I'm not an expert project Euler solver, but some general advice for all Euler problems.
1 - Start by solving the problem in the most obvious way first. This may lead to insights for later attempts
2 - Work the problem for a smaller range. Euler usually give an answer for the smaller range that you can use to check your algorithm
3 - Scale up the problem and work out how the problem will scale, time-wise, as the problem gets bigger
4 - If the solution is going to take longer than a few minutes, it's time to check the algorithm and come up with a better way
5 - Remember that Euler problems always have an answer and rely on a combination of clever programming and clever mathematics
6 - A problem that has been solved by many people cannot be wrong, it's you that's wrong!

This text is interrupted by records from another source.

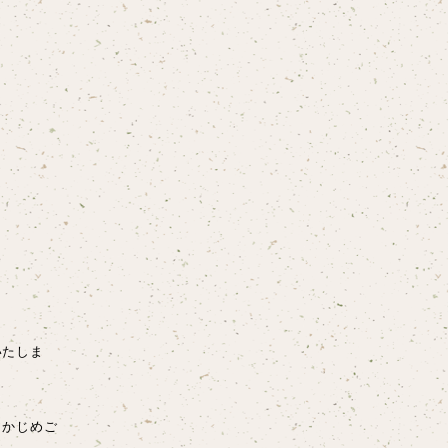
いたしま
らかじめご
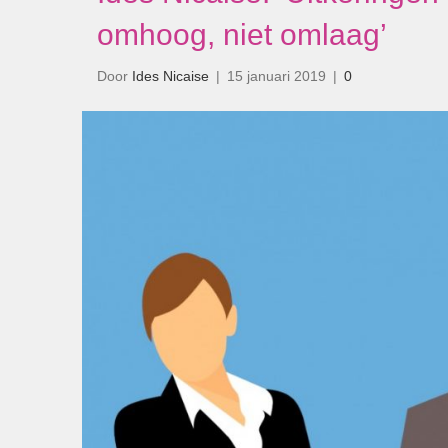
omhoog, niet omlaag’
Door
Ides Nicaise
|
15 januari 2019
|
0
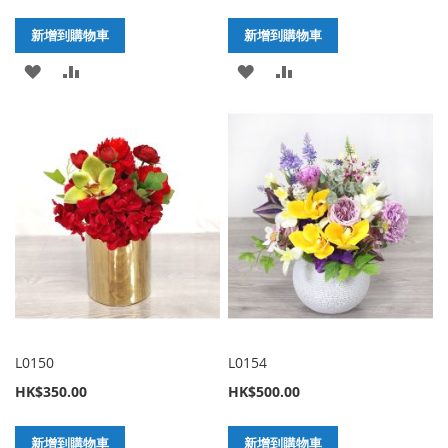
新增到購物車
新增到購物車
加
新
加
新
入
增
入
增
至
至
至
至
願
比
願
比
望
較
望
較
清
清
單
單
L0150
L0154
HK$350.00
HK$500.00
新增到購物車
新增到購物車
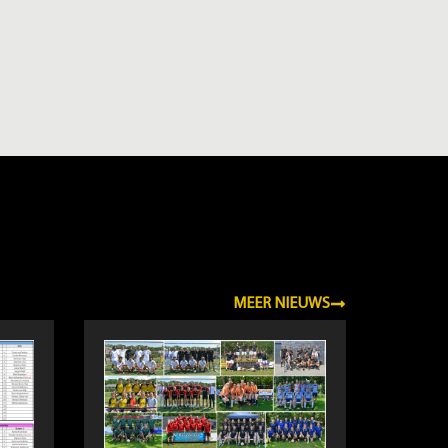
MEER NIEUWS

I recently solved the phidigital number problem (Euler's site is down, can't look up the number, it's quite recent at time of posting) using exactly these steps. My initial brute-force algorithm was going to take 60 hours, I took a look at the patterns solving to 1,000,000 showed and got the insight to find a solution that took 1.25s.
It might be an idea to deal with numbers ending 2,4,5,6,8,0 separately. Numbers ending 1,3,7,9 can not contribute to a trailing zeros. Let
A(n) = 1 * 3 * 7 * 9 * 11 * 13 * 17 * 19 * ... * (n-1).

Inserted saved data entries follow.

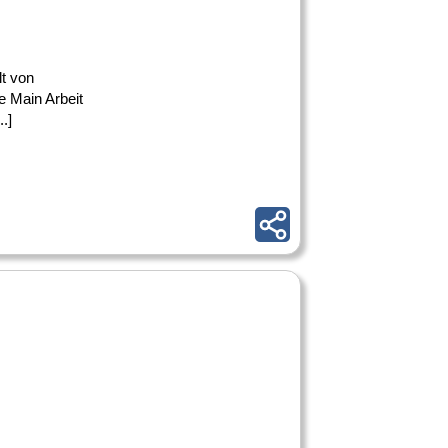
lt von
e Main Arbeit
.]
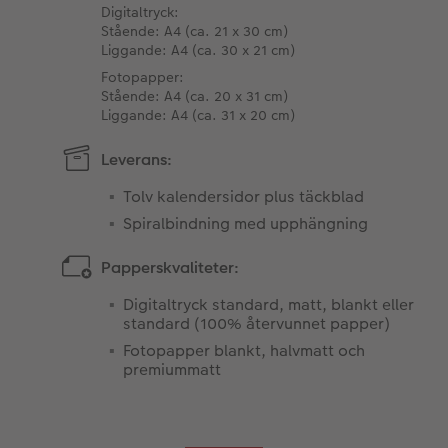
Digitaltryck:​
Stående: A4 (ca. 21 x 30 cm)​
Liggande: A4 (ca. 30 x 21 cm)​
Fotopapper​:
Stående: A4 (ca. 20 x 31 cm)​
Liggande: A4 (ca. 31 x 20 cm)
Leverans:
Tolv kalendersidor plus täckblad
Spiralbindning med upphängning
Papperskvaliteter:
Digitaltryck standard, matt, blankt eller
standard (100% återvunnet papper)
Fotopapper blankt, halvmatt och
premiummatt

B(n) = 2 * 4 * 5 * 6 * 8 * 10 * 12 * 14 * 15 * 16 * 18 * 20 * ... * n.
The factorial of n is A(n)*B(n). We can find the last five digits of A(n) quite easily. First find A(100,000) MOD 100,000 we can make this easier by just doing multiplications mod 100,000. Note that A(200,000) MOD 100,000 is just A(100,000)*A(100,000) MOD 100,000 as 100,001 = 1 MOD 100,000 etc. So A(1,000,000,000,000) is just A(100,000)^10,000,000 MOD 100,000.
More care is needed with 2,4,5,6,8,0 you'll need to track when these add a trailing zero. Obviously whenever we multiply by numbers ending 2 or 5 we will end up with a zero. However there are cases when you can get two zeros 25*4 = 100.